**Document section:**
—————

However, in its current form, I do not think the manuscript yet provides a sufficiently rigorous evaluation of the proposed model development. I therefore recommend acceptance subject to major revisions.
My main concern is that the central process introduced in the paper, namely radiation absorption by woody structures, is not directly validated. The evaluation relies primarily on comparison with the FLiESvox 3D ray-tracing model and on tower-based broadband albedo observations. The comparison with FLiESvox is useful as a model benchmark, but it is not an independent observational validation. Similarly, canopy albedo is an integrated quantity and cannot uniquely constrain the partitioning of absorbed radiation among leaves, wood, and soil. Different combinations of leaf optical properties, bark optical properties, clumping assumptions, and multiple-scattering treatments could potentially produce similar albedo values. Therefore, the current evaluation does not demonstrate that the simulated wood absorption is correct. The authors should substantially revise the wording throughout the manuscript to distinguish model benchmarking from observational validation, and they should explicitly acknowledge that wood absorption is only indirectly evaluated in the present study.
A second major concern is the treatment of the wood clumping index. The manuscript adopts a single value of Omega_w = 0.75, derived from leaf-off light transmission measurements at one temperate deciduous forest, and applies it to all four study sites, including the tropical Pasoh forest. This is a strong assumption. Woody element distribution is likely to vary with forest type, species composition, stand age, crown architecture, branch size distribution, and height within the canopy. A constant, vertically invariant Omega_w is therefore not well justified. At minimum, the manuscript should include a sensitivity analysis showing how the main results change for a plausible range of Omega_w values. Without such an analysis, it is difficult to assess whether the reported agreement with FLiESvox and the improvement in albedo are robust or partly the result of parameter tuning.

—————

(Stored data entries)
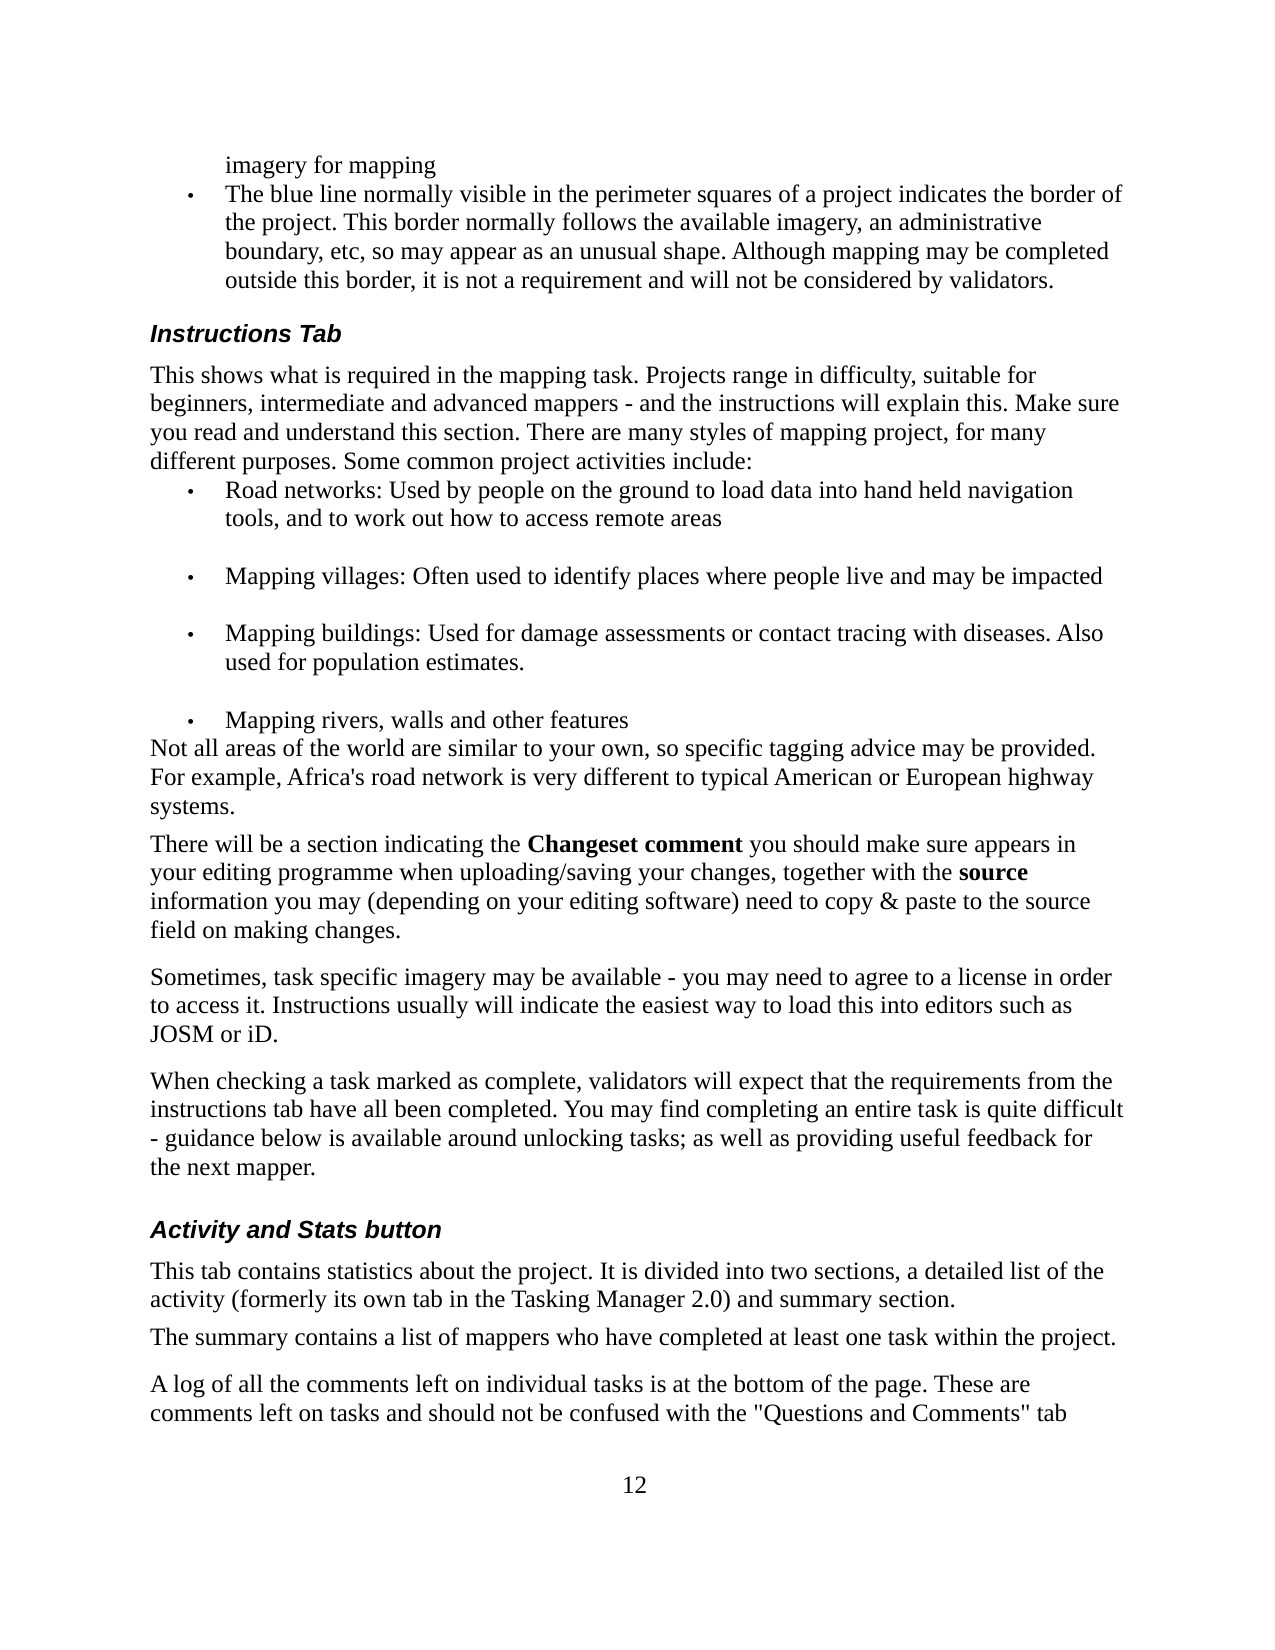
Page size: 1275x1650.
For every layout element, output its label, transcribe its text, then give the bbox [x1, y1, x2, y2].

text A log of all the comments left on individual tasks is at the bottom of the page. These are comments left on tasks and should not be confused with the "Questions and Comments" tab [150, 1369, 1125, 1426]
text When checking a task marked as complete, validators will expect that the requirements from the instructions tab have all been completed. You may find completing an entire task is quite difficult - guidance below is available around unlocking tasks; as well as providing useful feedback for the next mapper. [150, 1066, 1125, 1181]
list Mapping villages: Often used to identify places where people live and may be impacted [187, 561, 1125, 618]
subtitle Activity and Stats button [150, 1215, 1125, 1243]
list Mapping buildings: Used for damage assessments or contact tracing with diseases. Also used for population estimates. [187, 618, 1125, 705]
text Sometimes, task specific imagery may be available - you may need to agree to a license in order to access it. Instructions usually will indicate the easiest way to load this into editors such as JOSM or iD. [150, 962, 1125, 1048]
list Road networks: Used by people on the ground to load data into hand held navigation tools, and to work out how to access remote areas [187, 475, 1125, 561]
list imagery for mapping [187, 150, 1125, 179]
list The blue line normally visible in the perimeter squares of a project indicates the border of the project. This border normally follows the available imagery, an administrative boundary, etc, so may appear as an unusual shape. Although mapping may be completed outside this border, it is not a requirement and will not be considered by validators. [187, 179, 1125, 294]
list Mapping rivers, walls and other features [187, 705, 1125, 733]
subtitle Instructions Tab [150, 319, 1125, 347]
text The summary contains a list of mappers who have completed at least one task within the project. [150, 1322, 1125, 1351]
text There will be a section indicating the Changeset comment you should make sure appears in your editing programme when uploading/saving your changes, together with the source information you may (depending on your editing software) need to copy & paste to the source field on making changes. [150, 829, 1125, 944]
text This tab contains statistics about the project. It is divided into two sections, a detailed list of the activity (formerly its own tab in the Tasking Manager 2.0) and summary section. [150, 1256, 1125, 1313]
text Not all areas of the world are similar to your own, so specific tagging advice may be provided. For example, Africa's road network is very different to typical American or European highway systems. [150, 733, 1125, 820]
text This shows what is required in the mapping task. Projects range in difficulty, suitable for beginners, intermediate and advanced mappers - and the instructions will explain this. Make sure you read and understand this section. There are many styles of mapping project, for many different purposes. Some common project activities include: [150, 360, 1125, 475]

—————

**Problem requirements:** Continue the referee report on the wood radiation absorption model, starting after its final sentence ending "partly the result of parameter tuning."

**Response to this task:**
Third, the extension of recollision probability theory to broadleaf canopies is insufficiently justified. The implementation appears to have a substantial influence on NIR scattering and albedo, yet the physical basis for applying this treatment to broadleaf foliage is not convincingly established. The manuscript should either provide stronger theoretical and empirical support for this assumption or clearly frame it as an uncertain parameterization. A sensitivity test with and without this treatment, or with alternative strengths of the recollision effect, would be important for determining how much the conclusions depend on this assumption.
The manuscript sometimes presents the agreement between the modified Norman model and FLiESvox too strongly. Since both models use related structural inputs and some shared assumptions, agreement between them should not be interpreted as independent proof of physical correctness. The manuscript should avoid overstatements such as “validated” or “accurately reproduces” unless these claims are clearly limited to the model intercomparison framework. Terms such as “benchmark comparison” or “consistency with the 3D model” would be more appropriate.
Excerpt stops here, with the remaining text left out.